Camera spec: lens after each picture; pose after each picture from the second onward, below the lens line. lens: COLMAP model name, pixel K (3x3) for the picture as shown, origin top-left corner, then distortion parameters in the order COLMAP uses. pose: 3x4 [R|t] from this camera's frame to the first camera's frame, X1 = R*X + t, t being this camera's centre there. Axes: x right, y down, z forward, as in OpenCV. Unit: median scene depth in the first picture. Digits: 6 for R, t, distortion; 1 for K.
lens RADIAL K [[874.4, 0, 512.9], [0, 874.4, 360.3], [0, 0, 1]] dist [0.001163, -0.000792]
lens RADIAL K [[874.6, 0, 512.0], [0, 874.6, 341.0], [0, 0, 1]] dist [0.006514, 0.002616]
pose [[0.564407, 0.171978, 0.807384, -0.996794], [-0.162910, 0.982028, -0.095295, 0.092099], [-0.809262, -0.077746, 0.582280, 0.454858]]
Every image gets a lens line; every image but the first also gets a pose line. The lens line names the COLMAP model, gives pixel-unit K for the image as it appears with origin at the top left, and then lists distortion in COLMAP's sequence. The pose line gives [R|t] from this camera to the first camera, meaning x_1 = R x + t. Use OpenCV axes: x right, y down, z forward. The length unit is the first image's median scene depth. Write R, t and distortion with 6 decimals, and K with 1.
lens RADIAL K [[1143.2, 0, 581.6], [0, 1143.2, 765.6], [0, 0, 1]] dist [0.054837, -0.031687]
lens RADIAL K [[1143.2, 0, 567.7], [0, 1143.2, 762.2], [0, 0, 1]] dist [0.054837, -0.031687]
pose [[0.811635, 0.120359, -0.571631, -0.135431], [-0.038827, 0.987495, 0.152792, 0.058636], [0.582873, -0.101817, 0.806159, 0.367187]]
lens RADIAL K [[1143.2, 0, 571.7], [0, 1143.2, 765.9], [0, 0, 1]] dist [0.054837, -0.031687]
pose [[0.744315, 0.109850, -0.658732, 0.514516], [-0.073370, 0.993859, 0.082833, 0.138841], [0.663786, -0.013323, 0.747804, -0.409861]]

AIM OF THE EXERCISE →
Without changing a word, write out each entry again.

WRITTEN ANSWER →
Camera spec: lens after each picture; pose after each picture from the second onward, below the lens line. lens: COLMAP model name, pixel K (3x3) for the picture as shown, origin top-left corner, then distortion parameters in the order COLMAP uses. pose: 3x4 [R|t] from this camera's frame to the first camera's frame, X1 = R*X + t, t being this camera's centre there. Axes: x right, y down, z forward, as in OpenCV. Unit: median scene depth in the first picture. Digits: 6 for R, t, distortion; 1 for K.
lens RADIAL K [[874.4, 0, 512.9], [0, 874.4, 360.3], [0, 0, 1]] dist [0.001163, -0.000792]
lens RADIAL K [[874.6, 0, 512.0], [0, 874.6, 341.0], [0, 0, 1]] dist [0.006514, 0.002616]
pose [[0.564407, 0.171978, 0.807384, -0.996794], [-0.162910, 0.982028, -0.095295, 0.092099], [-0.809262, -0.077746, 0.582280, 0.454858]]
Every image gets a lens line; every image but the first also gets a pose line. The lens line names the COLMAP model, gives pixel-unit K for the image as it appears with origin at the top left, and then lists distortion in COLMAP's sequence. The pose line gives [R|t] from this camera to the first camera, meaning x_1 = R x + t. Use OpenCV axes: x right, y down, z forward. The length unit is the first image's median scene depth. Write R, t and distortion with 6 decimals, and K with 1.
lens RADIAL K [[1143.2, 0, 581.6], [0, 1143.2, 765.6], [0, 0, 1]] dist [0.054837, -0.031687]
lens RADIAL K [[1143.2, 0, 567.7], [0, 1143.2, 762.2], [0, 0, 1]] dist [0.054837, -0.031687]
pose [[0.811635, 0.120359, -0.571631, -0.135431], [-0.038827, 0.987495, 0.152792, 0.058636], [0.582873, -0.101817, 0.806159, 0.367187]]
lens RADIAL K [[1143.2, 0, 571.7], [0, 1143.2, 765.9], [0, 0, 1]] dist [0.054837, -0.031687]
pose [[0.744315, 0.109850, -0.658732, 0.514516], [-0.073370, 0.993859, 0.082833, 0.138841], [0.663786, -0.013323, 0.747804, -0.409861]]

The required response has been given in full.